6. DETAILED DESCRIPTION OF THE TNVENTION
Mixture injection system The air injection system uses the method similar to the one used by the fuel injection system. The fuel injection system is shown on figure 1.
By starting the engine the compressor (1), (2), (3), through a valve (4), actuates pneumatic engine (5), serving to put into operation the engine and the starter, respectively. This novelty has been introduced in vehicle engines to reduce friction, and to make the camshaft, mechanical valves, chains and gear belt as well as valve springs unnecessary. Electric valve (4) is controlled by a central processor unit (8), thus when the pressure in the engine (5) changes, and is registered by the sensor, which sends the information to the central processor unit (8) (hereinafter: CPU (8)), the electric valve (4) is being closed. Simultaneously, the air is injected by means of installation (6), electric valve (7), and air injection control (9) to the mixing area ( 10) .

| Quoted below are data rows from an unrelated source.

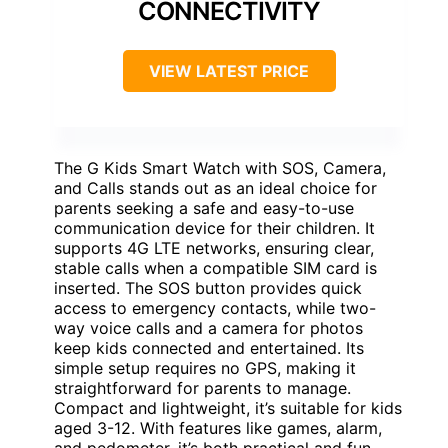
CONNECTIVITY
VIEW LATEST PRICE
The G Kids Smart Watch with SOS, Camera,
and Calls stands out as an ideal choice for
parents seeking a safe and easy-to-use
communication device for their children. It
supports 4G LTE networks, ensuring clear,
stable calls when a compatible SIM card is
inserted. The SOS button provides quick
access to emergency contacts, while two-
way voice calls and a camera for photos
keep kids connected and entertained. Its
simple setup requires no GPS, making it
straightforward for parents to manage.
Compact and lightweight, it’s suitable for kids
aged 3-12. With features like games, alarm,
and pedometer, it’s both practical and fun,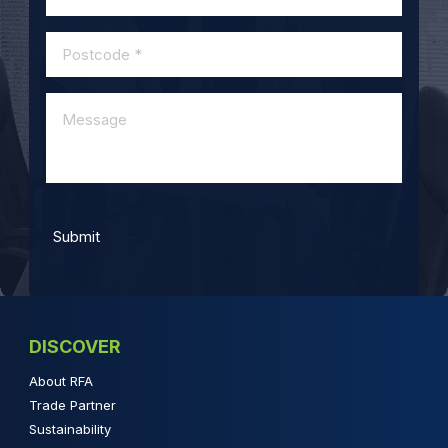
DISCOVER
About RFA
Trade Partner
Sustainability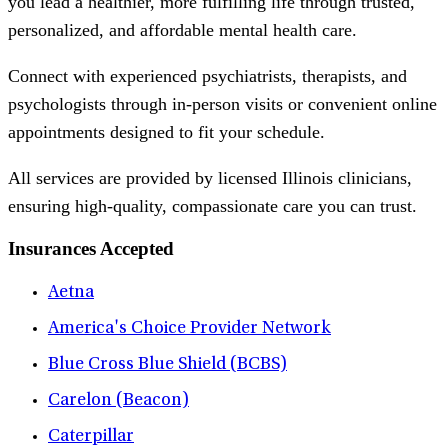
you lead a healthier, more fulfilling life through trusted,
personalized, and affordable mental health care.
Connect with experienced psychiatrists, therapists, and
psychologists through in-person visits or convenient online
appointments designed to fit your schedule.
All services are provided by licensed Illinois clinicians,
ensuring high-quality, compassionate care you can trust.
Insurances Accepted
Aetna
America's Choice Provider Network
Blue Cross Blue Shield (BCBS)
Carelon (Beacon)
Caterpillar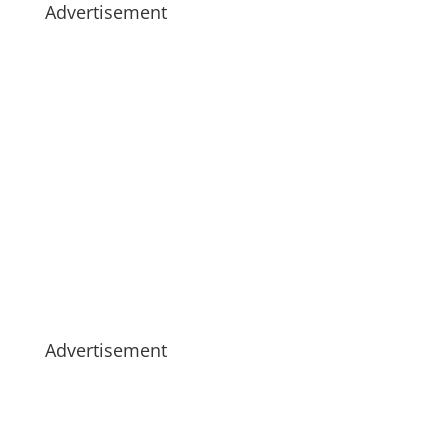
Advertisement
Advertisement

The fuel is injected by means of electric pump (12), and continually flows through installation (11), and injection control (15) up to the mixing area (10). Four sensors for exhaust of cylinders, 4, 5, 6, 8, controlled by CPU (8), constitute proportional increase: for four cylinders air supply pipes (6) four electromagnetic valves (7), four injection controllers (9), four mixing areas (10), four non-return valves (13), four fuel supply installations (11), four fuel injection controllers (15), four electromagnetic valves (16), four mixing areas (10). The mixture obtained under pressure enters, after being controlled by CPU (8), through a non-return valve in the compression area (29) of the cylinder (14). The whole process being under control of CPU (8) provides for additional possibility of having the air injection during the exhaust stroke, which improves scavenging of the cylinder, and favorably affects the engine ecological features.

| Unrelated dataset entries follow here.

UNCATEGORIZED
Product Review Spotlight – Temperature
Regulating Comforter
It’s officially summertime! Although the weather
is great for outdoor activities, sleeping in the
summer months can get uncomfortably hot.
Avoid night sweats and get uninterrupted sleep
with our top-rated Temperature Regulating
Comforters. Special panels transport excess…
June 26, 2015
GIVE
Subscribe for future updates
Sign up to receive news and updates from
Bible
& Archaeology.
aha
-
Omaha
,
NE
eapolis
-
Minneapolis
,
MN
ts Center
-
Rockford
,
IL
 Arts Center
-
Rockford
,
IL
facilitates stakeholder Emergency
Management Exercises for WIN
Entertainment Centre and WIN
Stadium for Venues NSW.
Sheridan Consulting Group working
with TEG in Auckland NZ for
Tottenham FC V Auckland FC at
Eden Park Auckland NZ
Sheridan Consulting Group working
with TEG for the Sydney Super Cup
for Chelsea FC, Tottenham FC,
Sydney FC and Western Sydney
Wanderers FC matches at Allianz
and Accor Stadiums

The air introduced in the cylinder has a particular temperature obtained from the compressor (it is known that a Swedish car factory has designed such an air supply system for its use) preventing the undesired cracking of the cylinder walls. This improves the cooling of the engine and indirectly reduces friction in the cylinder, improving therewith the efficiency of the engine. When the exhaust stroke is completed, the air continues to circulate, and the fuel is injected under pressure during the suction stroke. The timing of the fuel injection depends on the position of analog and digital transformer (17). When the standard air and fuel ratio is
achieved through electric valve (16), CPU (8) gives order for its closing. This operation applies to all the cylinders 4, 5, 6, 8, etc., depending on the engine design. Compression area with one valve, Fig. 2.
Maintenance of only the compression area in the engine head, not known so far in the state of the art, reduces in turn the engine dimensions, mechanical friction and the engine weight as well as the noise made by the engine. Computer control makes the chain (toothed belt) and ignition distributor unnecessary. The engine head (19) is ideally curved, and gives possibility for non-return valve to be screwed in pos. 13, then, sparkling plug into electric heater in pos. 25, a pipe (26) to be molded in one piece with the engine head (19). Exhaust area (21) for valve (20) is carried out in elliptical form and is connected to the valve carrier of circular form that enters the tube (26), and have a sealing property to prevent entering of combusted gases into the engine area. Naive guide (22) is mounted in point 27, to provide possibility for its dismounting. Point 23 is a turnable point, occupied by a shaft, which causes by its rotation the opening and closing of the valve. The opening of the valve, if compared to the classic one, is improved, because it provides for bigger opening and the valve being not in the direction of exhaust gases. It also provides for lower exit velocity and therewith reduction of the engine noise. Ideal curvature of the engine head (19) causes the compression area (2) to assume the same characteristics that may be increased or decreased according to the wish of the producer.